Locked down in stunned, helpless isolation with the exit sign switched off, I heard that Michael had died, without a warning or a goodbye. The contemporary prophet of public space and urban conviviality died in a hospital—one of the last places where physical proximity is still possible, indeed, unavoidable. The virus diagrams the kind of social interaction that Michael championed in a vibrant city that had now nearly totally close down, the price of human contact having become too high.
On the evening when the horrible message arrived, the people of our London neighbourhood, seeking some form of communion, stood each at their own window to clap for the medical workers like those who were by Michael’s side in his last days, risking their lives to try to save his and ours. Michael was our family friend—Alma, my daughter, was spoilt being his god-daughter—and so we were at our window, simultaneously sobbing, clapping, and hitting pots with wooden spoons, giving Michael the send-off we thought he’d appreciate. The rest of the mourning must be done in isolation—and my heart goes to Joan who cannot benefit from the proximity of those that loved them dearly.
Michael was also my architectural god-father. In a number of small but crucially corrective interventions, he put me on my path. He read my books when they were still drafts, giving comments, helping find titles and publishers. Only a few weeks ago he took the time to campaign for me when I was not allowed to travel to the United States, just as he often did for others less privileged.
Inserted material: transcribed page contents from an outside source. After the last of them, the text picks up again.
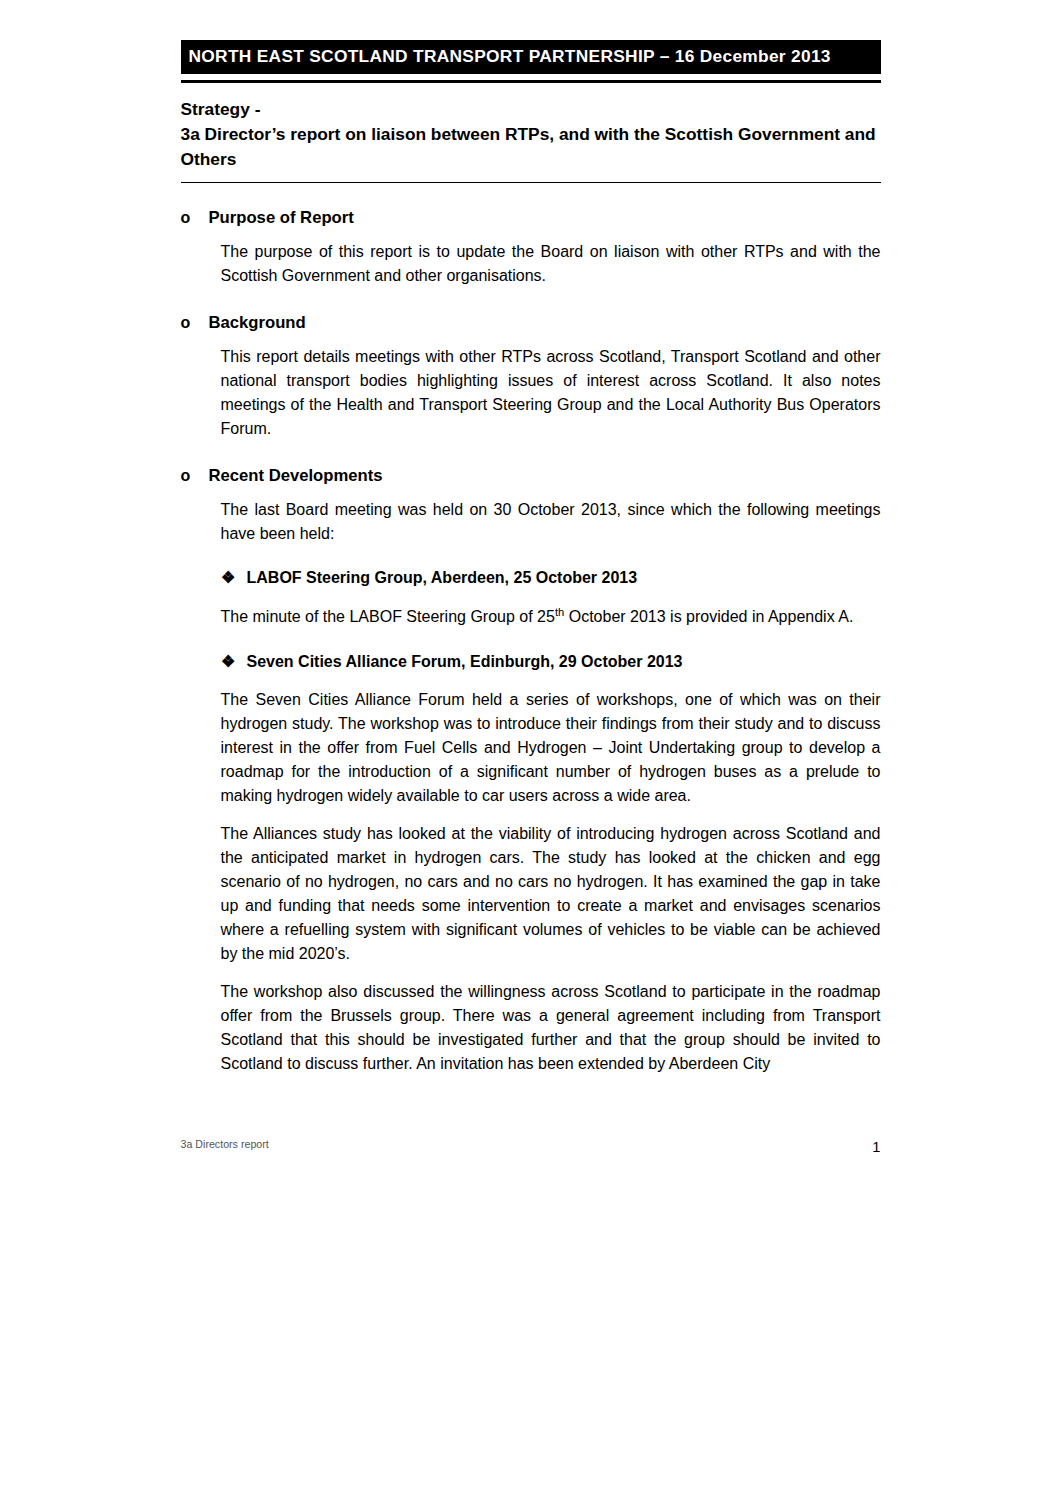NORTH EAST SCOTLAND TRANSPORT PARTNERSHIP – 16 December 2013
Strategy -
3a Director’s report on liaison between RTPs, and with the Scottish Government and Others
o
Purpose of Report
The purpose of this report is to update the Board on liaison with other RTPs and with the Scottish Government and other organisations.
o
Background
This report details meetings with other RTPs across Scotland, Transport Scotland and other national transport bodies highlighting issues of interest across Scotland. It also notes meetings of the Health and Transport Steering Group and the Local Authority Bus Operators Forum.
o
Recent Developments
The last Board meeting was held on 30 October 2013, since which the following meetings have been held:
❖LABOF Steering Group, Aberdeen, 25 October 2013
The minute of the LABOF Steering Group of 25th October 2013 is provided in Appendix A.
❖Seven Cities Alliance Forum, Edinburgh, 29 October 2013
The Seven Cities Alliance Forum held a series of workshops, one of which was on their hydrogen study. The workshop was to introduce their findings from their study and to discuss interest in the offer from Fuel Cells and Hydrogen – Joint Undertaking group to develop a roadmap for the introduction of a significant number of hydrogen buses as a prelude to making hydrogen widely available to car users across a wide area.
The Alliances study has looked at the viability of introducing hydrogen across Scotland and the anticipated market in hydrogen cars. The study has looked at the chicken and egg scenario of no hydrogen, no cars and no cars no hydrogen. It has examined the gap in take up and funding that needs some intervention to create a market and envisages scenarios where a refuelling system with significant volumes of vehicles to be viable can be achieved by the mid 2020’s.
The workshop also discussed the willingness across Scotland to participate in the roadmap offer from the Brussels group. There was a general agreement including from Transport Scotland that this should be investigated further and that the group should be invited to Scotland to discuss further. An invitation has been extended by Aberdeen City
3a Directors report 1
We met in 1994, when, as a young admiring student at the AA, I was one of those campaigning for him to be the new director of the school. When Michael finally won the vote and got the post, he decided to decline it, opting instead to pursue his own singular path: he set up his studio, founding the research organization, Terreform, the publishing imprint UR (Urban Research); and became the Director of Graduate Design at the City College, where he was Distinguished Professor. In short he constructed on his own a polymorphous entity through which to realize various aspects of his wide urban visions. At the same time, he continued to advocate his ideas in a stream of essays and books, and to sketch them in numerous visionary schemes and drawings. (Many of the latter are still unpublished, but Joan assures me that they will coming out soon.)
Drawing on the vocabulary of 1970s New York activism, he expanded the spectrum of architectural and urban action: sit-ins, town-hall-meetings, petitions, appeals, the writing of codes and bills of rights. Learning from his struggles with the kind of New York developers that now run the US, he brought his sense of urban justice, and feisty activism to Palestine, Northern-Ireland, and the US Mexico border. Since architecture was part of the problem, it owed a certain debt, and Michael encouraged architects to pay up by inventing solutions.
In 1998, an impish trickster, Michael seduced a group of Palestinian and Israeli architects and other intellectuals to a conference on occupied and segregated Jerusalem at a lake-side villa in Bellagio, Italy. It was here that I first met Suad Amiry, Rashid Khalidi, Omar Yusuf, and Ariella Azoulay. We listened together as Michael insisted, more optimistically than most of us, that we could use architecture to do something about this injustice, although he understood that, by itself, unaccompanied by the fundamental political changes we must all struggle for, architecture could do very little. His subsequent book-projects on Palestine The Next Jerusalem, Against the Wall, and Open Gaza demonstrate what he meant.
He was right, at a time when the grip of architecture tightens all around us, when the builders of walls, towers, and digital surveillance systems are in charge, and when authoritarianism is using the global health emergency to encroach on our civil liberties—we all need to channel something of Michael and continue the fight. He will now bring his to gods and angels. Go on Michael, give them hell!